§ **ABOUT THIS TASK**
From the material below, copy every line in which the word "faire" occurs.
────────────────────
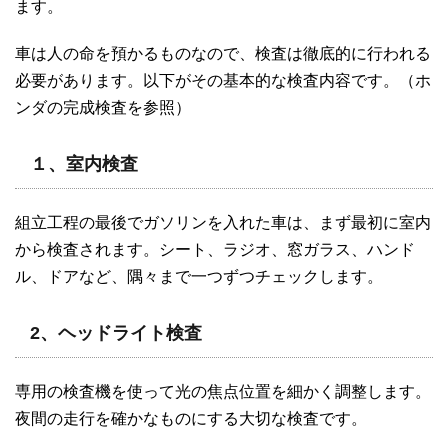
ます。
車は人の命を預かるものなので、検査は徹底的に行われる
必要があります。以下がその基本的な検査内容です。（ホ
ンダの完成検査を参照）
１、室内検査
組立工程の最後でガソリンを入れた車は、まず最初に室内
から検査されます。シート、ラジオ、窓ガラス、ハンド
ル、ドアなど、隅々まで一つずつチェックします。
2、ヘッドライト検査
専用の検査機を使って光の焦点位置を細かく調整します。
夜間の走行を確かなものにする大切な検査です。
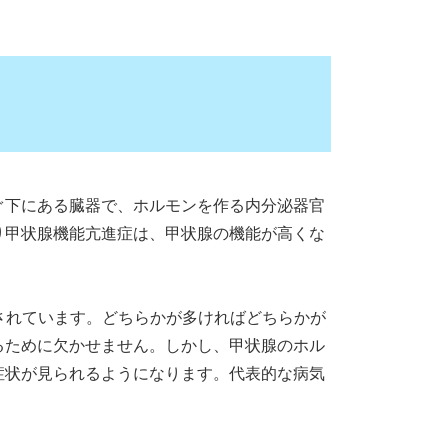
ぐ下にある臓器で、ホルモンを作る内分泌器官
り甲状腺機能亢進症は、甲状腺の機能が高くな
されています。どちらかが多ければどちらかが
るために欠かせません。しかし、甲状腺のホル
症状が見られるようになります。代表的な病気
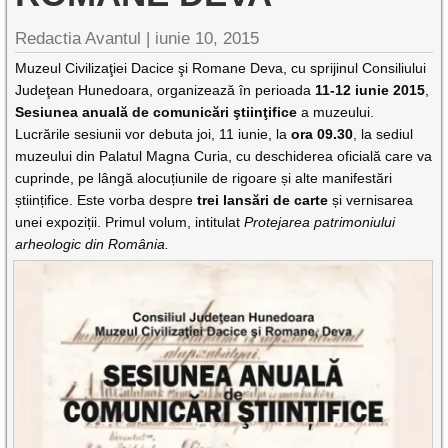
Redactia Avantul
|
iunie 10, 2015
Muzeul Civilizaţiei Dacice şi Romane Deva, cu sprijinul Consiliului
Judeţean Hunedoara, organizează în perioada
11-12 iunie 2015
,
Sesiunea anuală de comunicări ştiinţifice
a muzeului.
Lucrările sesiunii vor debuta joi, 11 iunie, la
ora 09.30
, la sediul
muzeului din Palatul Magna Curia, cu deschiderea oficială care va
cuprinde, pe lângă alocuțiunile de rigoare și alte manifestări
științifice. Este vorba despre
trei lansări de carte
și vernisarea
unei expoziții. Primul volum, intitulat
Protejarea patrimoniului
arheologic din România.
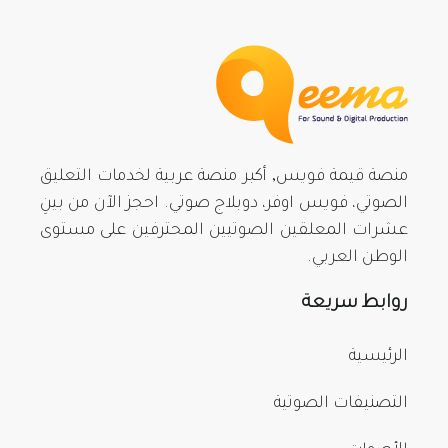
منصة قيمة فويس, أكبر منصة عربية لخدمات التعليق
الصوتي، فويس اوفر، دوبلاج صوتي. احجز الآن من بينِ
عشرات المعلقين الصوتيين المحترفين على مستوى
الوطن العربي.
روابط سريعة
الرئيسية
التصنيفات الصوتية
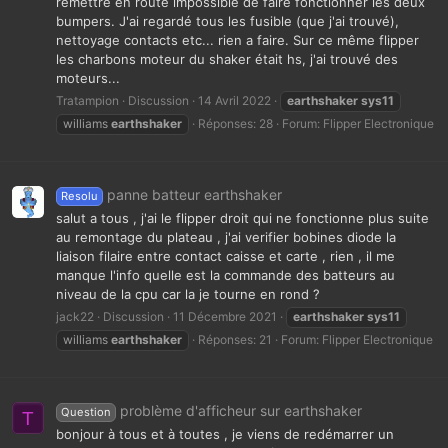
remettre en route impossible de faire fonctionner les deux
bumpers. J'ai regardé tous les fusible (que j'ai trouvé),
nettoyage contacts etc... rien a faire. Sur ce même flipper
les charbons moteur du shaker était hs, j'ai trouvé des
moteurs...
Tratampion
Discussion
14 Avril 2022
earthshaker
sys11
williams
earthshaker
Réponses: 28
Forum:
Flipper Electronique
panne batteur earthshaker
Resolu
salut a tous , j'ai le flipper droit qui ne fonctionne plus suite
au remontage du plateau , j'ai verifier bobines diode la
liaison filaire entre contact caisse et carte , rien , il me
manque l'info quelle est la commande des batteurs au
niveau de la cpu car la je tourne en rond ?
jack22
Discussion
11 Décembre 2021
earthshaker
sys11
williams
earthshaker
Réponses: 21
Forum:
Flipper Electronique
problème d'afficheur sur earthshaker
Question
T
bonjour à tous et à toutes , je viens de redémarrer un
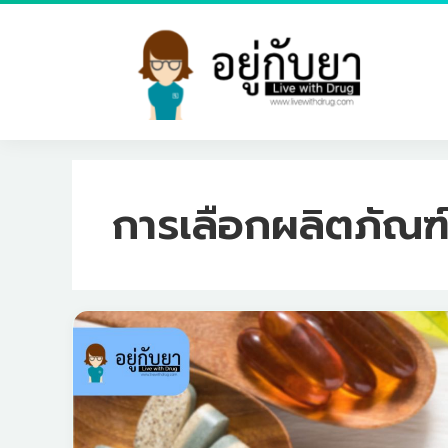
Skip
to
content
การเลือกผลิตภัณฑ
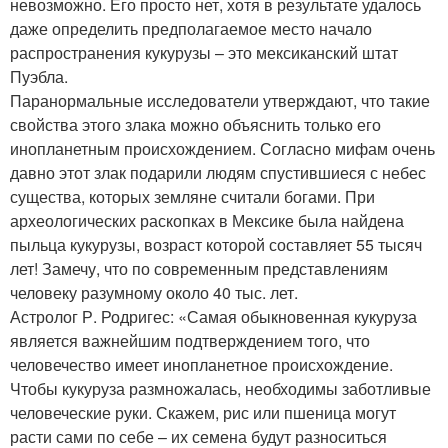
невозможно. Его просто нет, хотя в результате удалось
даже определить предполагаемое место начало
распространения кукурузы – это мексиканский штат
Пуэбла.
Паранормальные исследователи утверждают, что такие
свойства этого злака можно объяснить только его
инопланетным происхождением. Согласно мифам очень
давно этот злак подарили людям спустившиеся с небес
существа, которых земляне считали богами. При
археологических раскопках в Мексике была найдена
пыльца кукурузы, возраст которой составляет 55 тысяч
лет! Замечу, что по современным представлениям
человеку разумному около 40 тыс. лет.
Астролог Р. Родригес: «Самая обыкновенная кукуруза
является важнейшим подтверждением того, что
человечество имеет инопланетное происхождение.
Чтобы кукуруза размножалась, необходимы заботливые
человеческие руки. Скажем, рис или пшеница могут
расти сами по себе – их семена будут разноситься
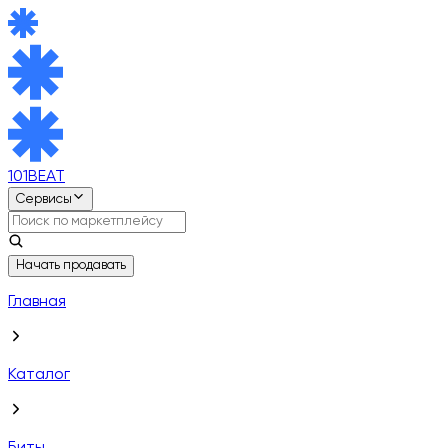
101BEAT
Сервисы
Начать продавать
Главная
Каталог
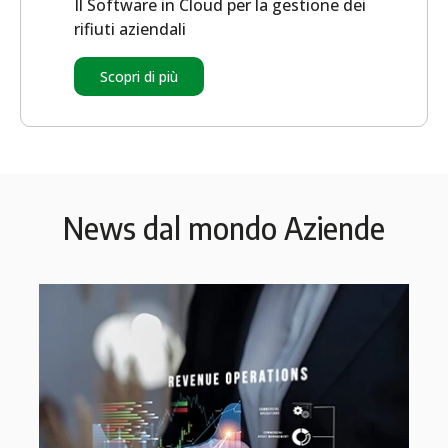
Il Software in Cloud per la gestione dei
rifiuti aziendali
Scopri di più
News dal mondo Aziende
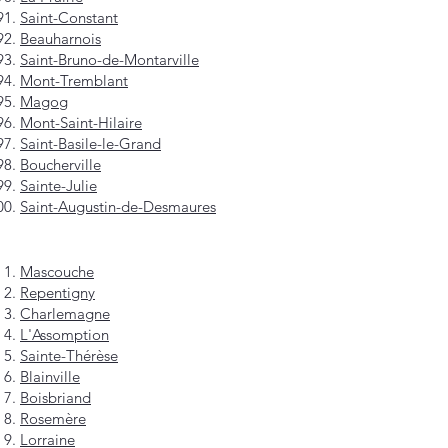
Saint-Constant
Beauharnois
Saint-Bruno-de-Montarville
Mont-Tremblant
Magog
Mont-Saint-Hilaire
Saint-Basile-le-Grand
Boucherville
Sainte-Julie
Saint-Augustin-de-Desmaures
Mascouche
Repentigny
Charlemagne
L'Assomption
Sainte-Thérèse
Blainville
Boisbriand
Rosemère
Lorraine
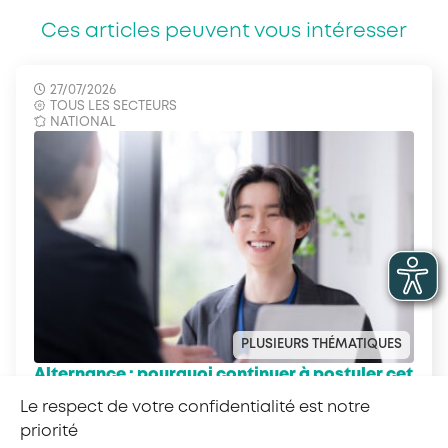
Ces articles peuvent vous intéresser
27/07/2026
TOUS LES SECTEURS
NATIONAL
PLUSIEURS THÉMATIQUES
Alternance : pourquoi continuer à postuler cet
été ?
Le respect de votre confidentialité est notre
priorité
────────────────────
§ **RESULT BELOW**
remettre en route impossible de faire fonctionner les deux
nettoyage contacts etc... rien a faire. Sur ce même flipper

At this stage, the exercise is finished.